Metadata-Version: 2.3
Name: local-dir-rag
Version: 0.4.1
Summary: RAG from documents in a local directory
Author: Sualeh Fatehi
Author-email: sualeh@hotmail.com
Requires-Python: >=3.13,<4.0
Classifier: Programming Language :: Python :: 3
Classifier: Programming Language :: Python :: 3.13
Provides-Extra: dev
Requires-Dist: black (>=24.2.0,<25.0.0) ; extra == "dev"
Requires-Dist: faiss-cpu (>=1.10.0,<2.0.0)
Requires-Dist: langchain (>=0.3.23,<0.4.0)
Requires-Dist: langchain-community (>=0.3.21,<0.4.0)
Requires-Dist: langchain-openai (>=0.3.12,<0.4.0)
Requires-Dist: pycobertura (>=4.0.0,<5.0.0) ; extra == "dev"
Requires-Dist: pylint (>=3.0.2,<4.0.0) ; extra == "dev"
Requires-Dist: pypdf (>=5.4.0,<6.0.0)
Requires-Dist: pytest (>=8.0.0,<9.0.0) ; extra == "dev"
Requires-Dist: pytest-cov (>=5.0.0,<6.0.0) ; extra == "dev"
Requires-Dist: python-dotenv (>=1.1.0,<2.0.0)
Requires-Dist: sentence-transformers (>=4.0.2,<5.0.0)
Description-Content-Type: text/markdown

# Local Directory RAG

A simple tool for Retrieval-Augmented Generation (RAG) using documents from your local filesystem.

## Overview

Local Directory RAG allows you to:

1. Create vector embeddings from your local documents (PDF, TXT)
2. Query these documents using natural language, leveraging OpenAI's language models

## Requirements

- Python 3.13 or higher
- OpenAI API key and other parameters (set in your .env file)

## Installation

This project uses [Poetry](https://python-poetry.org/) for dependency management.

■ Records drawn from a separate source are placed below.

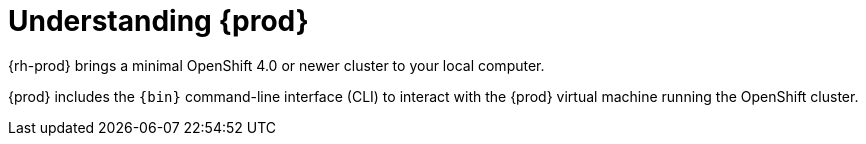 [id="understanding-codeready-containers_{context}"]
= Understanding {prod}

{rh-prod} brings a minimal OpenShift 4.0 or newer cluster to your local computer.

{prod} includes the [command]`{bin}` command-line interface (CLI) to interact with the {prod} virtual machine running the OpenShift cluster.
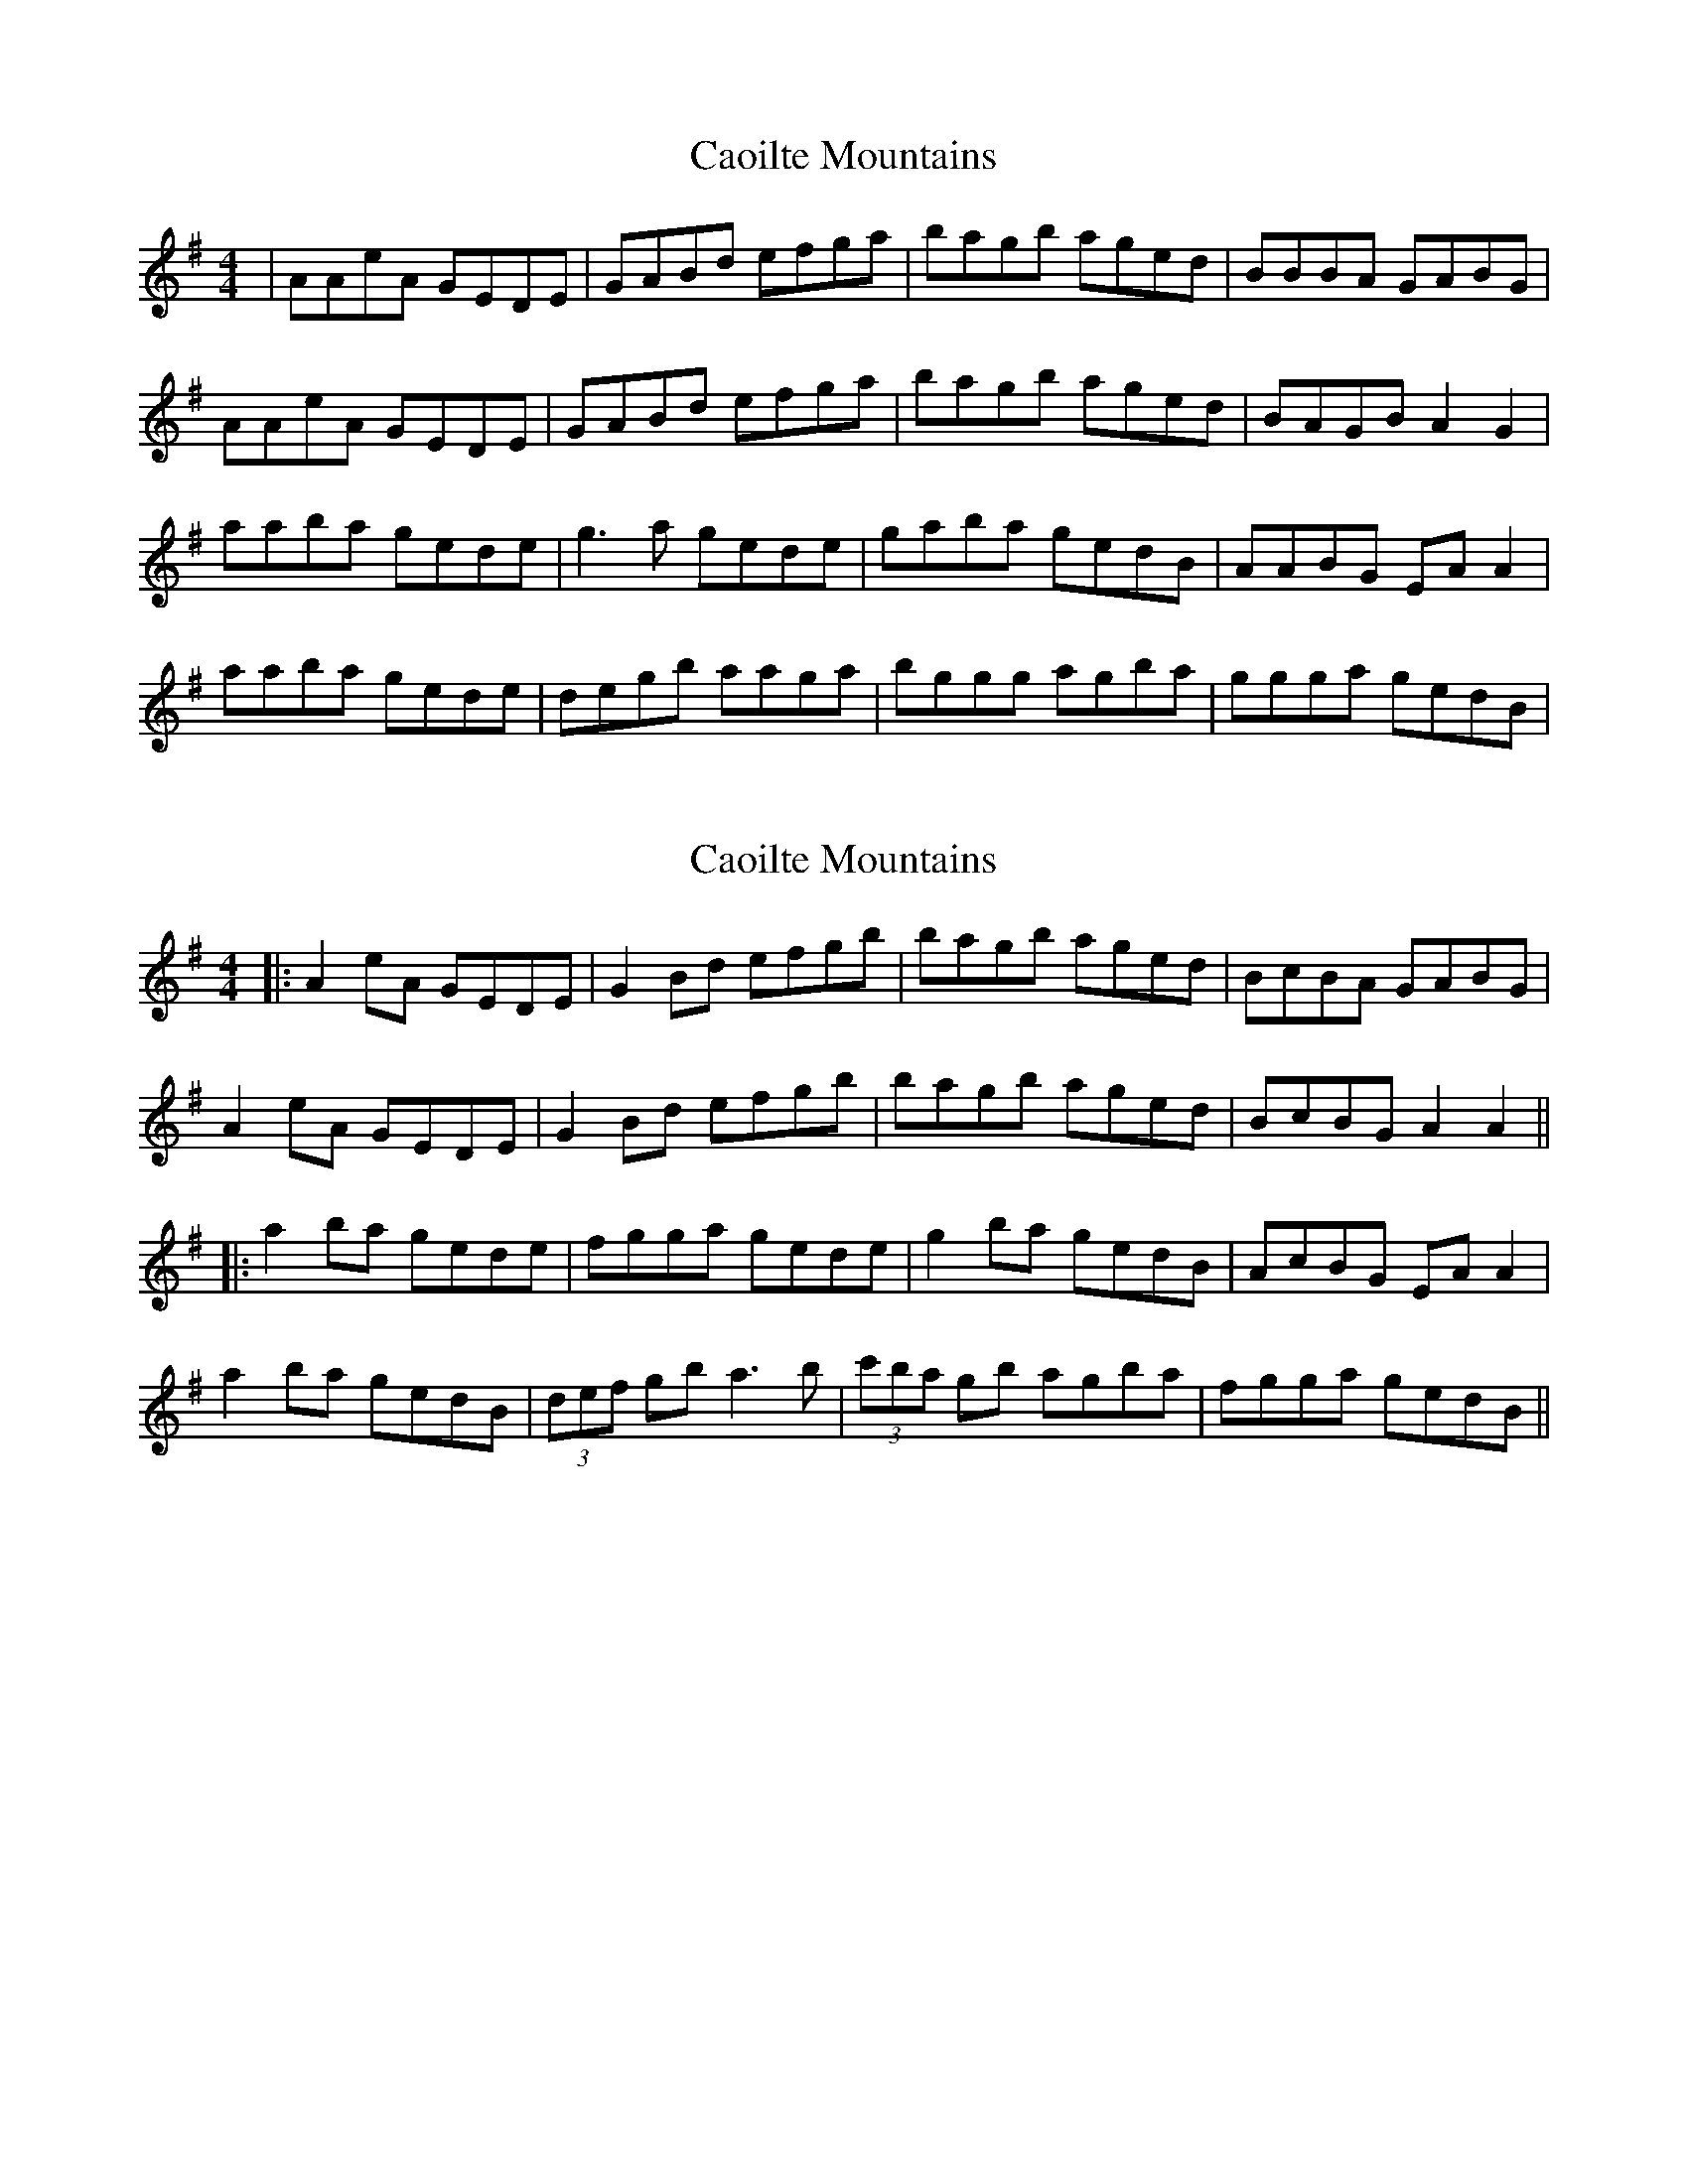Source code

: X: 1
T: Caoilte Mountains
Z: geoffwright
S: https://thesession.org/tunes/3223#setting3223
R: reel
M: 4/4
L: 1/8
K: Gmaj
|AAeA GEDE|GABd efga|bagb aged|BBBA GABG|
AAeA GEDE|GABd efga|bagb aged|BAGB A2G2|
aaba gede|g3 a gede|gaba gedB|AABG EA A2|
aaba gede|degb aaga|bggg agba|ggga gedB|
X: 2
T: Caoilte Mountains
Z: JACKB
S: https://thesession.org/tunes/3223#setting16292
R: reel
M: 4/4
L: 1/8
K: Gmaj
|:A2 eA GEDE|G2 Bd efgb|bagb aged|BcBA GABG|
A2 eA GEDE|G2 Bd efgb|bagb aged|BcBG A2A2||
|:a2 ba gede|fgga gede|g2 ba gedB|AcBG EA A2|
a2 ba gedB|(3def gb a3b|(3c'ba gb agba|fgga gedB||
X: 3
T: Caoilte Mountains
Z: Tøm
S: https://thesession.org/tunes/3223#setting16293
R: reel
M: 4/4
L: 1/8
K: Gdor
|:G2 dG FDCD|F2 Ac defa|agfa gfdc|ABAG FGAF|
G2 dG FDCD|F2 Ac defa|agfa gfdc|ABAF G2G2:|
|:g2 ag fdcd|effg fdcd|f2 ag fdcA|GBAF DG G2|
g2 ag fdcA|(3cde fa g3a|(3bag fa gfag|effg fdcA:|
X: 4
T: Caoilte Mountains
Z: Ian Varley
S: https://thesession.org/tunes/3223#setting30244
R: reel
M: 4/4
L: 1/8
K: Gdor
||G2 dG FDCD|FGAc defg|agfa gfdc|A3G FGAF|
G2 dG FDCD|FGAc defg|agfa gfdc|AGFA G2G2||
||g2 ag fdcd|f3g fdcd|fgag fdcA|G2AF DG G2|
g2 ag fdcA|cd fa g2fg|af ff gfag|fffg fdcA||
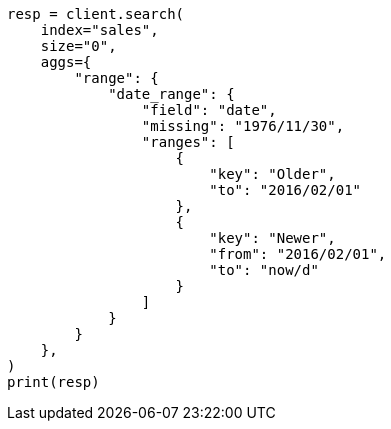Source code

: // This file is autogenerated, DO NOT EDIT
// aggregations/bucket/daterange-aggregation.asciidoc:85

[source, python]
----
resp = client.search(
    index="sales",
    size="0",
    aggs={
        "range": {
            "date_range": {
                "field": "date",
                "missing": "1976/11/30",
                "ranges": [
                    {
                        "key": "Older",
                        "to": "2016/02/01"
                    },
                    {
                        "key": "Newer",
                        "from": "2016/02/01",
                        "to": "now/d"
                    }
                ]
            }
        }
    },
)
print(resp)
----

1. Install Poetry by following the instructions in the [official documentation](https://python-poetry.org/docs/#installation).

    Quick installation methods:

    ```bash
    # For Linux, macOS, Windows (WSL)
    curl -sSL https://install.python-poetry.org | python3 -
    ```

    ```pwsh
    # For Windows PowerShell
    (Invoke-WebRequest -Uri https://install.python-poetry.org -UseBasicParsing).Content | python -
    ```

2. Install Project Dependencies

    ```bash
    # Clone the repository
    git clone https://github.com/sualeh/local-dir-rag.git
    cd local-dir-rag
    ```

3. Install dependencies using Poetry

    ```bash
    poetry install --extras "dev"
    poetry show --tree
    ```


## Configuration

Copy the ".env.example" file as ".env" in the project root. Update it with your OpenAI API key, location of your documents, and where you would like the vector database to be created.


## Usage

1. Create Vector Database

    ```bash
    poetry run python -m local_dir_rag.main embed --docs-directory /path/to/docs --vector-db-path /path/to/vector_db
    ```

2. Query Documents

    ```bash
    poetry run python -m local_dir_rag.main query --vector-db-path /path/to/vector_db
    ```


## Development and Testing

1. Install dependencies, as above.

2. Run all tests:

    ```bash
    poetry run pytest
    ```

    Or, run a single test:

    ```bash
    poetry run pytest tests/test_document_loader.py::test_load_document
    ```


## Docker Compose Usage

You can also use Docker Compose for easier management of the Local RAG container:

1. Clone the project, as described above.

2. Configure the ".env" file as described above.

3. Run the application using Docker Compose:

      ```bash
      # For embedding documents
      docker-compose run local-dir-rag embed
      ```

      ```bash
      # For querying documents
      docker-compose run local-dir-rag query
      ```

      You can also pass additional arguments:

      ```bash
      docker-compose run local-dir-rag embed --docs-directory /data/docs --vector-db-path /data/vector_db
      ```

This approach simplifies volume mounting and environment variable management, especially when working with the tool regularly.